» **Assignment A**
In the churchyard cross description, how many steps lead up from the Playfield below?
» **Assignment B**
Carry the churchyard cross description on from its last sentence.

» **Given text**

────

Browse crosses

Location Enter the churchyard by the lych-gate gate, walk up to the main door of the church and turn right. The cross is at the end of the path beside a stile. 

O/S Grid Ref: SX/56008/67640       Longitude/Latitude (Degrees+/-):  -4.03130/50.49082 

Map location: Click here to view map.

Purpose:  Churchyard Cross

Size:  5 feet 9 inches (1.75 metres) tall. 2 feet 1 inch (0.65 metres) across the arms.

Information:  This cross stands beside the stile at the Southern entrance to the Churchyard. The full height of the cross is not immediately visible as it is partly hidden by the bank and the stile. Leading up from the Playfield below, are fourteen steps next to a stone building. There are two steps up from the inside. At the top of the steps is a granite stile fixed between the building and the shaft of the cross. On top of the stile is a small gate, which is hinged on the wall of the building. The apse for the gate is fixed in place by a metal strap around the shaft of the cross.

At one time the shaft, minus its arms, stood in this place as a support for those who were climbing the steps into the churchyard. In restoration, two new arms were made and fixed in place on the shaft. The shaft has been repaired half way up and a piece has been chiseled out of it to incorporate the top step. This is another octagonal cross, as all the edges have been chamfered.

In front of the cross and lying against the bank is a stone slab, propped up on its edge. It measures 1 foot 9 inches high by 2 feet 6 inches wide. In the centre of the slab is a hole, which goes right through the slab, of 5 inches in diameter. I’m afraid I don’t know the original purpose of this stone, although there is speculation that this could be a 'bulls-eye stone' or 'bull-stone'. There is a tradition along Dartmoor leats of similar granite stones with holes in them being used to allow a measured flow of water to divert from a leat to a nearby farmhouse or dwelling.

Another curious stone lies on the short grass edge very close to the church's south door and porch. It is a round stone with a  grooved cross incise upon its uppermost side. Some  authorities report that it is a stone from an old cheese press. Today it often goes unnoticed by visitors and churchgoers alike.

────

» **Data excerpt**

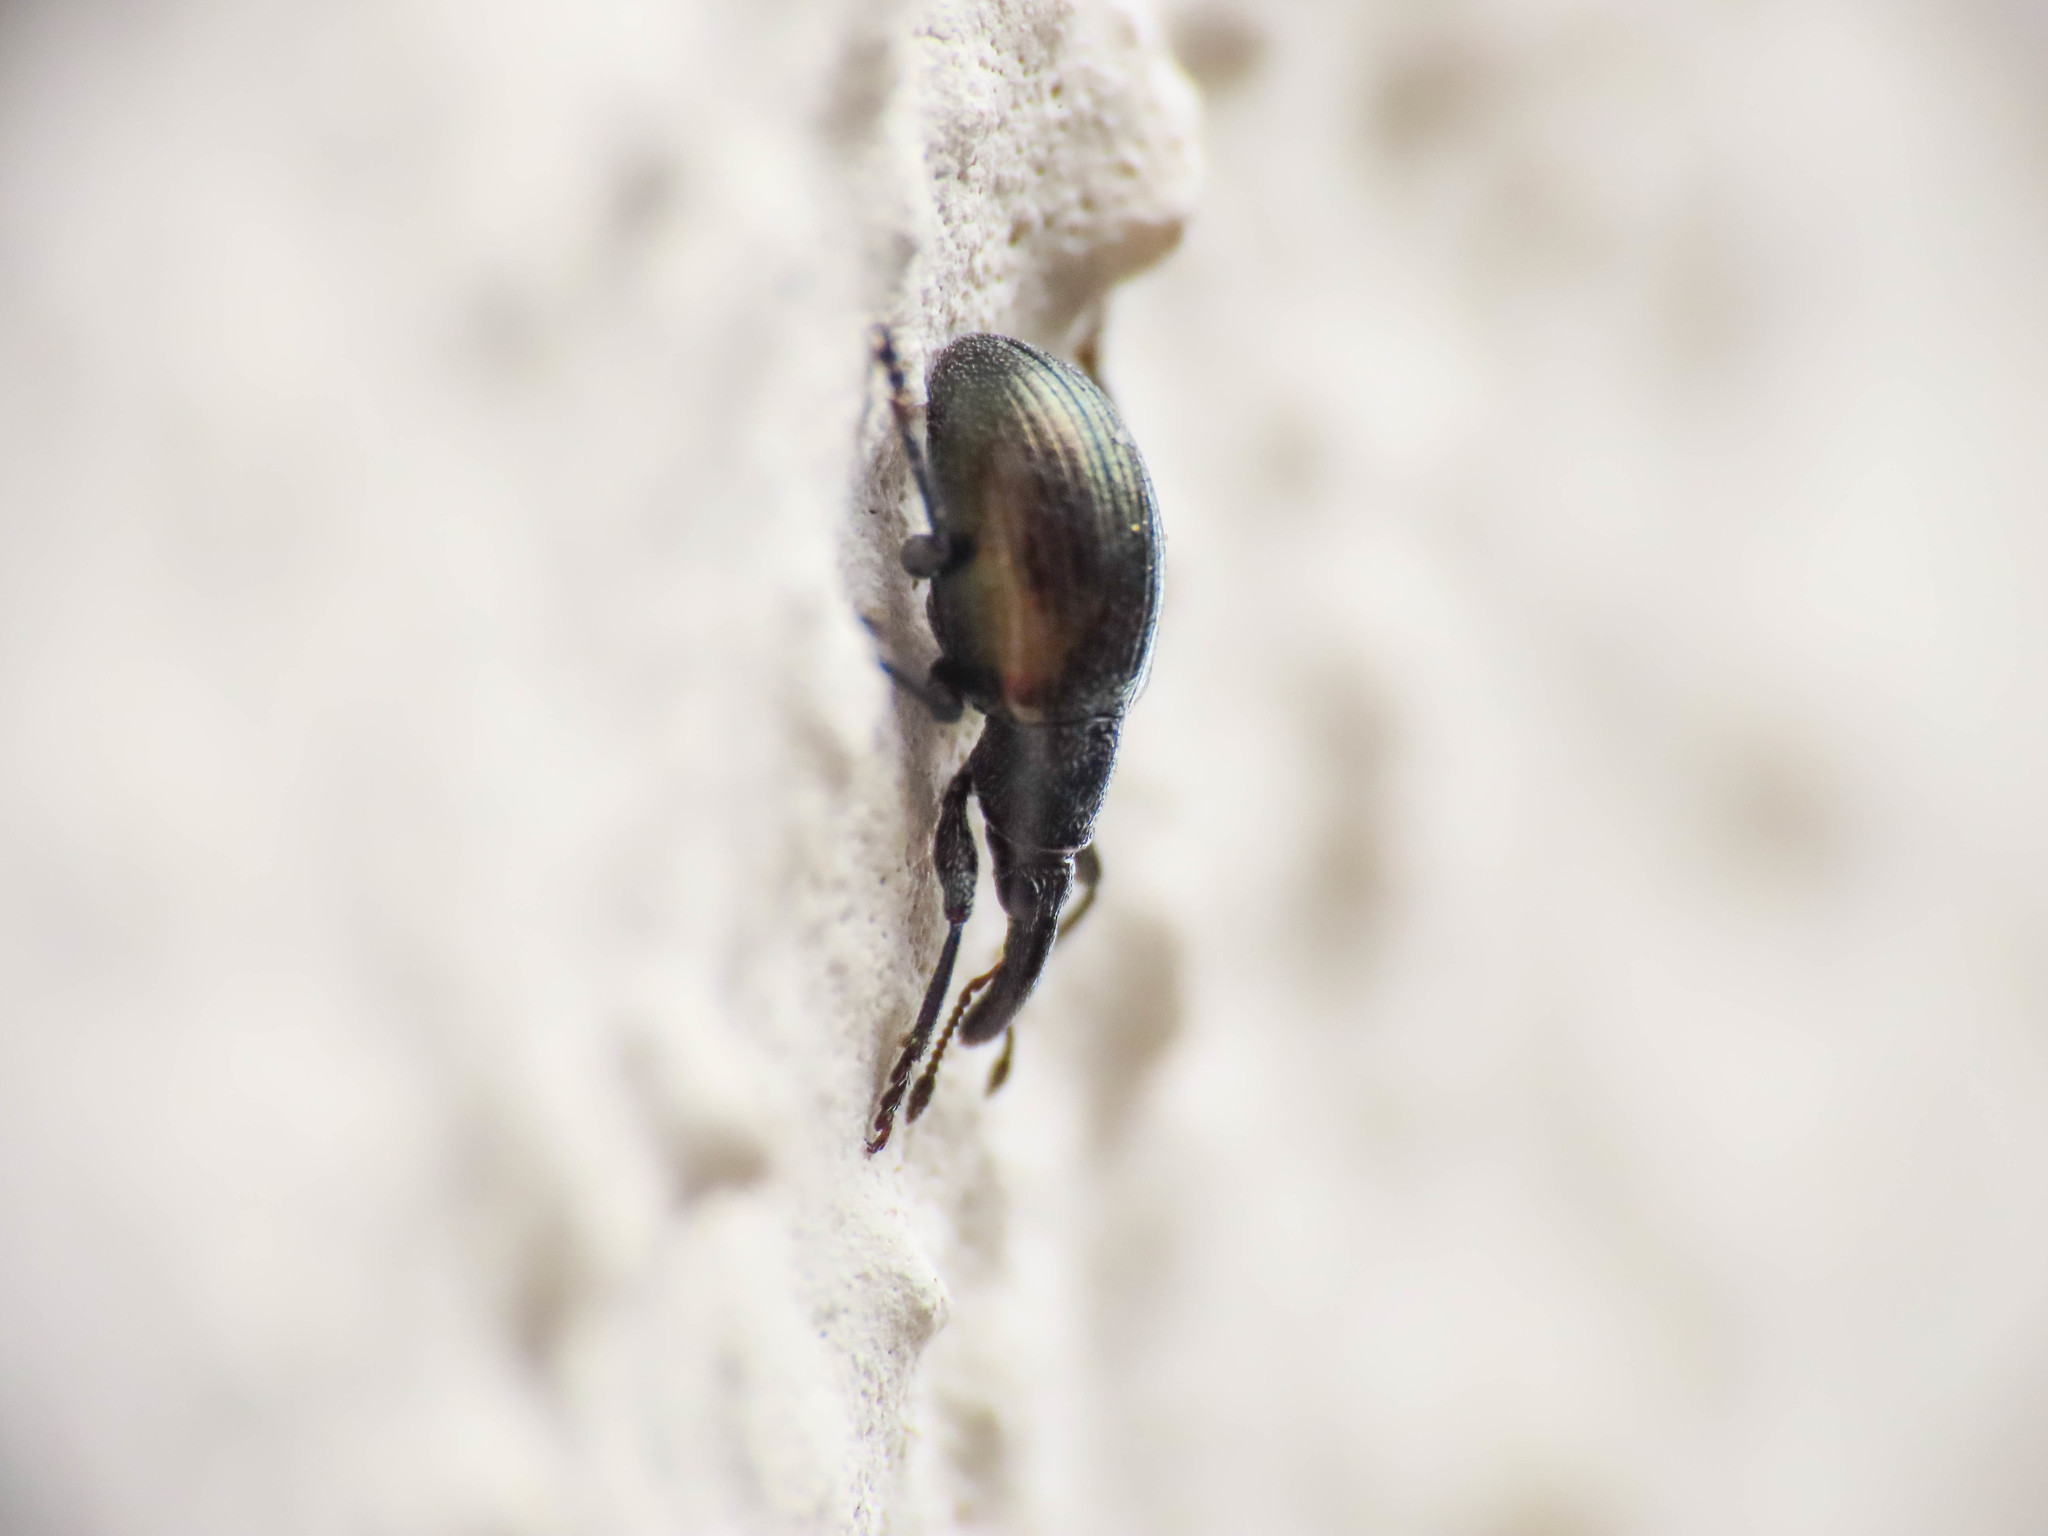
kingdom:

────

» **Answer box A**
Fourteen steps, next to a stone building.

» **Answer box B**
Built into the churchyard wall, on the roadside, is the ancient and holy well of St Leonard. The field below the churchyard is known as ‘The Playfield’ and this has always belonged to the village *. There is an iron ring in the field which was used to tether the bull, in the days when bull-baiting took place in the village. This was found in 1908 by George Shillibeer, whilst following up the story of his father, Amos, who claimed to have come across it when ploughing the field, some 40 years earlier. The plough share had got caught up in the ring, some 18 inches below the ground and caused him to pull up short. It has now been raised to ground level.

sheepstor_bullring.jpg (148180 bytes)The Rev. Hugh Breton wrote of this gory sport:
‘The bull was tied to the ring and then baited with dogs. The dogs, which were killed in the fray, were usually buried under the stone which supported the ring. At these barbarous festivities the women wore peculiar aprons, in which they caught the bull-dog when it was tossed. The villagers irreverently held their feastings and festivities amongst the tombstones in the churchyard. While a fight was going on, the spectators sat along the churchyard wall and watched the fun, repairing at frequent intervals to the ale-house adjoining the field for refreshment.’

Also inside the churchyard is the Sheepstor War Memorial Cross, whilst outside the lych-gate entrance stands the Sheepstor Village Cross.

* Please note that today the Playfield is in private hands and permission should be sought from the owners who live nearby before entering the field.